País Ana Quirós nació en Costa Rica y ha residido en Nicaragua desde casi 40 años

Gobierno de Nicaragua expulsa a activista con doble nacionalidad hacia Costa Rica

Ana Quirós forma parte de la Unidad Nacional Azul y Blanco de Nicaragua y previamente había sufrido intimidación por parte del gobierno de Ortega. Había residido en Nicaragua, 40 de sus 65 años.

Ana Quirós, activista feminista nacida en Costa Rica con ciudadanía nicaragüense desde hace 21 años y directora de la organización no gubernamental Centro de Información y Servicios de Asesoría en Salud (Cisas), denunció este martes en San José su expulsión y desnacionalización de Nicaragua, a manos del gobierno de Daniel Ortega.

Según Quirós, el sábado le llegó a su hogar en Managua un citatorio para el día lunes en la mañana en las oficinas de la Dirección General de Migración y Extranjería (DGME). En dicha notificación no se le informaba la razón de la cita. «No decía nada más que me tenía que presentar en Migración y que de no hacerlo caería sobre mí todo el peso de la ley», relató.

El lunes la activista se presentó en dichas oficinas junto a su abogada, sin embargo se le negó la asesoría legal. Dentro de estas oficinas públicas fue aislada por dos horas,  se le leyó una resolución anulando su nacionalidad nicaragüense, según Quirós, por «incumplir las leyes de binacionalidad migratoria».

Tu objetivo:
Continúa la noticia sobre la expulsión de Ana Quirós de Nicaragua a partir de su última oración.

Datos proporcionados:
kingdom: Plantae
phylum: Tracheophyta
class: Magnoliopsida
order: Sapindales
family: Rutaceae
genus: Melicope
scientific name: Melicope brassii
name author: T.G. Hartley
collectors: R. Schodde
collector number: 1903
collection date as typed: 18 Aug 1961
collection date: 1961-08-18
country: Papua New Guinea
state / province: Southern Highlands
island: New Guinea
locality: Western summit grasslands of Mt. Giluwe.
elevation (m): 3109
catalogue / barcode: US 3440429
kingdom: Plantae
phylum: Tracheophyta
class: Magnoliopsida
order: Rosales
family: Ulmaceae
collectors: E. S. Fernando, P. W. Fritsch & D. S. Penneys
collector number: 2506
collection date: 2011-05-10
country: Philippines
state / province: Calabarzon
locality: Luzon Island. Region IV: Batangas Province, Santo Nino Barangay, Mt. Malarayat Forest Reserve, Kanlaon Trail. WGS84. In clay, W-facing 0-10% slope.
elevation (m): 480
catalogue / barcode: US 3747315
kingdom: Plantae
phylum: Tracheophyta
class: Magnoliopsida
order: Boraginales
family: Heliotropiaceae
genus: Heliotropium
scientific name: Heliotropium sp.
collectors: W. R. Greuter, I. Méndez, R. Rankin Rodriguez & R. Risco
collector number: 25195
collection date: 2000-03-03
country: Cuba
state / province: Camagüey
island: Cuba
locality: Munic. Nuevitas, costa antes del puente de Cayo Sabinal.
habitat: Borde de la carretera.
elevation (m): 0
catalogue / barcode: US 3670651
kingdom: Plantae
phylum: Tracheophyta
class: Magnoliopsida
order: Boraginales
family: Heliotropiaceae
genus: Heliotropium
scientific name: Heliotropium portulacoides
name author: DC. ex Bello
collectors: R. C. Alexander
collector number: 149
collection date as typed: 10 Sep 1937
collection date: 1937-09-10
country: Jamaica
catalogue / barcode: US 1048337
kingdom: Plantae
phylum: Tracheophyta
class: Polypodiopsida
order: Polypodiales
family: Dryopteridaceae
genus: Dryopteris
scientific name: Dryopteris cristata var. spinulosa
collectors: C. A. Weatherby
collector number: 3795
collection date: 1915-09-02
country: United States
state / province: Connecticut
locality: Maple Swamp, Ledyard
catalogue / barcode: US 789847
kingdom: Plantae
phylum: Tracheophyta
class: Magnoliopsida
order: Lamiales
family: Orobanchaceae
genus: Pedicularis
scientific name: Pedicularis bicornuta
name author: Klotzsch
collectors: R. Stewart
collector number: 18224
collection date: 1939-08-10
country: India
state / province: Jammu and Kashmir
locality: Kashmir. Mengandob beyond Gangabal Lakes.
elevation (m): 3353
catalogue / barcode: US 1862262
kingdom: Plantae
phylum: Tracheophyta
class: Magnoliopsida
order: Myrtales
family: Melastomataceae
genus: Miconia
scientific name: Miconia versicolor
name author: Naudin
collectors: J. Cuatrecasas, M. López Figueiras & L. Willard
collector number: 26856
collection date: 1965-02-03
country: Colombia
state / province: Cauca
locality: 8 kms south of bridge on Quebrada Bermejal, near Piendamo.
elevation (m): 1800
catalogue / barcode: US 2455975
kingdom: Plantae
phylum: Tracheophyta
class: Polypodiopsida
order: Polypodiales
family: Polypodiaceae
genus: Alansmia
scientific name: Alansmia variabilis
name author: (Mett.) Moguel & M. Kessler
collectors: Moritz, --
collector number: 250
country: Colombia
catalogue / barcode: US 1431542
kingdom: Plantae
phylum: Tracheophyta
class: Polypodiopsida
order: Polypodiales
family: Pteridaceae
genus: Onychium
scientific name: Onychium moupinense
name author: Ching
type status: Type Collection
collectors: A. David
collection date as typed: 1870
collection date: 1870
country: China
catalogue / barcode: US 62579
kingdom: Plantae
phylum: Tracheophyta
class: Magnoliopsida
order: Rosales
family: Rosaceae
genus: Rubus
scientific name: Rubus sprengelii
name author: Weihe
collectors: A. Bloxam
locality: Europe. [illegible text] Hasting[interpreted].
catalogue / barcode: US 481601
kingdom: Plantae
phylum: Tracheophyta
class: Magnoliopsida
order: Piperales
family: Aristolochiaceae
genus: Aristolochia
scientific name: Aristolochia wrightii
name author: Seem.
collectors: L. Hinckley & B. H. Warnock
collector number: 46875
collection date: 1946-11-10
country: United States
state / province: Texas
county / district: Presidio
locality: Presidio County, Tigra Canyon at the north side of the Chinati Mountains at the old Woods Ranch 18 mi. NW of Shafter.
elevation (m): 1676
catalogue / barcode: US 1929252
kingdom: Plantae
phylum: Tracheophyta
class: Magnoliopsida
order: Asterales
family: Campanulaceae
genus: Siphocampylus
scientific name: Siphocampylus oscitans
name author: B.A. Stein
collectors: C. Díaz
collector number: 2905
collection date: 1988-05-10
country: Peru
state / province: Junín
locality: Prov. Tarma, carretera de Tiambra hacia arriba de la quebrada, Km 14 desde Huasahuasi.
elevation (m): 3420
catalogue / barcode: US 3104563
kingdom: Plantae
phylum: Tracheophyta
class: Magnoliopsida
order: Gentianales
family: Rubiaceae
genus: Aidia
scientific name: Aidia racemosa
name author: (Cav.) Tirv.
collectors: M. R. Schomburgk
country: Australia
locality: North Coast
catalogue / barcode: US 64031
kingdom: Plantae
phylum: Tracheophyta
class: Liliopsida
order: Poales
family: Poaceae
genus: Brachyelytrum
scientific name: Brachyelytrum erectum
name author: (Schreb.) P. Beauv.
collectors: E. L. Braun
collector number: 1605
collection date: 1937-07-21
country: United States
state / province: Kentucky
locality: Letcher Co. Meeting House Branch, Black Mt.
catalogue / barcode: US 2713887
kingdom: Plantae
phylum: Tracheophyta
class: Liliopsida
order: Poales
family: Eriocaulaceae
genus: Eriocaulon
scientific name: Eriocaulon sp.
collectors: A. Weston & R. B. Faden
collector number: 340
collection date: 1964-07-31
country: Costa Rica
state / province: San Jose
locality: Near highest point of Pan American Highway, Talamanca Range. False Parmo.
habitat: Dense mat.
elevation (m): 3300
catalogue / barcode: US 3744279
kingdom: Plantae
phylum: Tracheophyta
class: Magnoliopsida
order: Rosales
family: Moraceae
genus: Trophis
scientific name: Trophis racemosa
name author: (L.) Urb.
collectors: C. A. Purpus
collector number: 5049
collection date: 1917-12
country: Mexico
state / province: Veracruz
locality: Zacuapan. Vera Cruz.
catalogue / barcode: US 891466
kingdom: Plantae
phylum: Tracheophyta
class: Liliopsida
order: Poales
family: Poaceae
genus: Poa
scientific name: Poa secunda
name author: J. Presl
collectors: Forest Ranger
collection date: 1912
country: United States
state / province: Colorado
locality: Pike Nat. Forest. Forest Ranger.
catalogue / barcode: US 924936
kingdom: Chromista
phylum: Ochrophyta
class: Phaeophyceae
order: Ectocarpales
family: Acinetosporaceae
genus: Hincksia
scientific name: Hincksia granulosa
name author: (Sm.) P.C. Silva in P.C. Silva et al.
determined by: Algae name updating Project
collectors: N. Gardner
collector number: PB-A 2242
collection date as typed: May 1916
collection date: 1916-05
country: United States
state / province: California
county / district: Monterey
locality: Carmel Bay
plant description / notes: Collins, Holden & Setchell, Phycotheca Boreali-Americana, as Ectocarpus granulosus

Respuesta del ejercicio:
Sin embargo,  la Constitución de Nicaragua, artículo 17, afirma que «los centroamericanos de origen tienen derecho de optar a la nacionalidad nicaragüense, sin necesidad de renunciar a su nacionalidad y pueden solicitarla ante la autoridad competente cuando residan en Nicaragua». La autoridades expresaron que su caso «era distinto».

Posteriormente fue trasladada a las celdas de auxilio judicial «El Chipote», una cárcel irregular conocida por ser un centro de torturas extremas. Ahí fue esposada y encarcelada. «Alrededor de 15 policías llegaban a preguntarme mi nacionalidad, mi edad. Varios registraron y fotografiaron mis pertenencias; mi dinero… hasta mi lápiz de labio que andaba», cuenta.

Quirós aclaró que no fue interrogada y que tampoco recibió maltrato físico, no obstante, denuncia que fue abusada verbalmente y se le dijo múltiples amenazas por parte de las autoridades nicaragüenses.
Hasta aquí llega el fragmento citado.